The admission of his involvement in Tibbetts’ death was requested and granted to be suppressed as evidence, as his Miranda Rights were not read correctly.

Bahena Rivera had a second admission that occurred at the cornfield where Tibbetts was found. Romero testified on May 20 and 21 about the 11-hour interview and Bahena Rivera’s admission.

Jury instructions

Yates excused the jury for the rest of Wednesday and asked the prosecution and defense to review jury instructions and make record of them Wednesday afternoon.

Outside the presence of the jury, 36 instructions and one verdict form were agreed upon by both sides and will be provided to the jury.

There were 33 original proposed stock instructions and one verdict form provided to both sides.

The prosecution accepted all original instructions and verdict forms.

The defense objected to an instruction that provides an older definition of reasonable doubt.
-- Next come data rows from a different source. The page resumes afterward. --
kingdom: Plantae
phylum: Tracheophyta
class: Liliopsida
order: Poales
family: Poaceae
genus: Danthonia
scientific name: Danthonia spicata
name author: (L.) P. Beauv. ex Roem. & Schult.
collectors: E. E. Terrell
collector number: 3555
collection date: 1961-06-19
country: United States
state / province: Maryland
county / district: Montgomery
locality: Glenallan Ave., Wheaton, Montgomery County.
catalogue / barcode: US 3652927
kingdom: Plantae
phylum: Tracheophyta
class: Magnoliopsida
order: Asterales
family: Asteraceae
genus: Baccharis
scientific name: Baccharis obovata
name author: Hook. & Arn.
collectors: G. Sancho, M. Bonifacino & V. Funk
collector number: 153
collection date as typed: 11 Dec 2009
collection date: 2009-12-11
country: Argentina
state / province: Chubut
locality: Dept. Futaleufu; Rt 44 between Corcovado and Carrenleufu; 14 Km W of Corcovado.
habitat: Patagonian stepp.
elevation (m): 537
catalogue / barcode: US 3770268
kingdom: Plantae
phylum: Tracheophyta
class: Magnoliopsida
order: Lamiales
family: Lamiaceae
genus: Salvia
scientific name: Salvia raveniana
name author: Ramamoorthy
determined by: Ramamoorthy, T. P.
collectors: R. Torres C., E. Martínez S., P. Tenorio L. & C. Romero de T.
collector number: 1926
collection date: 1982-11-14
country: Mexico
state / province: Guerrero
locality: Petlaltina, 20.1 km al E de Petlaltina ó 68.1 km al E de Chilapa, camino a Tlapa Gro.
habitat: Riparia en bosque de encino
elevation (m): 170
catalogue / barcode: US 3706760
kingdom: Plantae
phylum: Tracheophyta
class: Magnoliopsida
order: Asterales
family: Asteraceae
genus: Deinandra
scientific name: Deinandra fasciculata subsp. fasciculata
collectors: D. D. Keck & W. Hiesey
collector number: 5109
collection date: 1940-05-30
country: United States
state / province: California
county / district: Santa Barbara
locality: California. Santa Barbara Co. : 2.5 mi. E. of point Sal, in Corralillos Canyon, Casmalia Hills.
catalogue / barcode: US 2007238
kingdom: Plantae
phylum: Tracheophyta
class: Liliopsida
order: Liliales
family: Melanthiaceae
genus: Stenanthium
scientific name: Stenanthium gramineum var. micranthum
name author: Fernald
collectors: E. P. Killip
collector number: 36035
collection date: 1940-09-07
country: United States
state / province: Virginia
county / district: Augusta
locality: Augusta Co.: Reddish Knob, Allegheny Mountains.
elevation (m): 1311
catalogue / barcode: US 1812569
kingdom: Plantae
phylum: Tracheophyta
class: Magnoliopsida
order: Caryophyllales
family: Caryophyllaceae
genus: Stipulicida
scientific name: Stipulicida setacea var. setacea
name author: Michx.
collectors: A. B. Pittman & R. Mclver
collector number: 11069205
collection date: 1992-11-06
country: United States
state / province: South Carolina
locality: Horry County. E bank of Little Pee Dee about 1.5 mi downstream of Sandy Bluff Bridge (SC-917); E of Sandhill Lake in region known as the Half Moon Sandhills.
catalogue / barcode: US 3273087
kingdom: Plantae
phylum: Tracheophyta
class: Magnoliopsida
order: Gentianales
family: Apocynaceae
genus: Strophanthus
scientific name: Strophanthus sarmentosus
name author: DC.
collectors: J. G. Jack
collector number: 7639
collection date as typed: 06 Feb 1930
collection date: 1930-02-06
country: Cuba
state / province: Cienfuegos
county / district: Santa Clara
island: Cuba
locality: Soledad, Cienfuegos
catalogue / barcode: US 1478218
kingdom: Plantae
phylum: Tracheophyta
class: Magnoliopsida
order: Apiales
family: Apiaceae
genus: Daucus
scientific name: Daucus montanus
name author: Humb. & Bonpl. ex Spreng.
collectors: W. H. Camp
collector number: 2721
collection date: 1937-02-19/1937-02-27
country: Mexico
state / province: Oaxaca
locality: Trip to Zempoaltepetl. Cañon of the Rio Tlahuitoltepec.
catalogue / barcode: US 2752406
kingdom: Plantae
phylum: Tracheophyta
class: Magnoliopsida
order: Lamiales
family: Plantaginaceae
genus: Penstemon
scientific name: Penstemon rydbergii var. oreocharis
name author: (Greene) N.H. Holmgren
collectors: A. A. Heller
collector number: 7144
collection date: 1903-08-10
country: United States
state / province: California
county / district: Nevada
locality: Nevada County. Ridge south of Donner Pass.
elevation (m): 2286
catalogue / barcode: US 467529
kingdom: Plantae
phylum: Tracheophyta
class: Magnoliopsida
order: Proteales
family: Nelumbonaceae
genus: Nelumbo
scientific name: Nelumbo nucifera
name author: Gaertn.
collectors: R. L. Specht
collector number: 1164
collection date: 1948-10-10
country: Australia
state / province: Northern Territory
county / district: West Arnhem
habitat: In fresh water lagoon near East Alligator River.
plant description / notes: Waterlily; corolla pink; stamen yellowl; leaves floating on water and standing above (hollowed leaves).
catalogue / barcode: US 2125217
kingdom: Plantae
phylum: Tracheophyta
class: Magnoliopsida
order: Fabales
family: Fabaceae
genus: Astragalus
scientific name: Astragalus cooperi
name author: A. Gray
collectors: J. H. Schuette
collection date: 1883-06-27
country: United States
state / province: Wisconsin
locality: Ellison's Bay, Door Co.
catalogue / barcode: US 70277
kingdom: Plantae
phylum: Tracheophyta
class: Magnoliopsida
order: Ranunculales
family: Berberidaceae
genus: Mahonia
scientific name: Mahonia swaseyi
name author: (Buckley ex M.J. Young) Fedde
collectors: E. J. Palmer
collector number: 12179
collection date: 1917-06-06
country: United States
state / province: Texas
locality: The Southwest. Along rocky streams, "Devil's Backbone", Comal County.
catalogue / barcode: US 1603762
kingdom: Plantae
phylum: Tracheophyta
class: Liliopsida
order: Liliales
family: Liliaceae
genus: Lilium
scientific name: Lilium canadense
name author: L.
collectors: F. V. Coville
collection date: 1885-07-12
The new instruction as of June 2020 includes “hesitate to attack,” which Frese proposed to add into the instructions. 

Frese also proposed adding an expert witness instruction, a character and reputation instruction, and the dangerous weapon instruction.

Yates ruled to keep the older reasonable doubt instruction, and add in the three instructions proposed by Frese.

The trial will resume Thursday at 8:30 a.m. when instructions will be presented to the jury.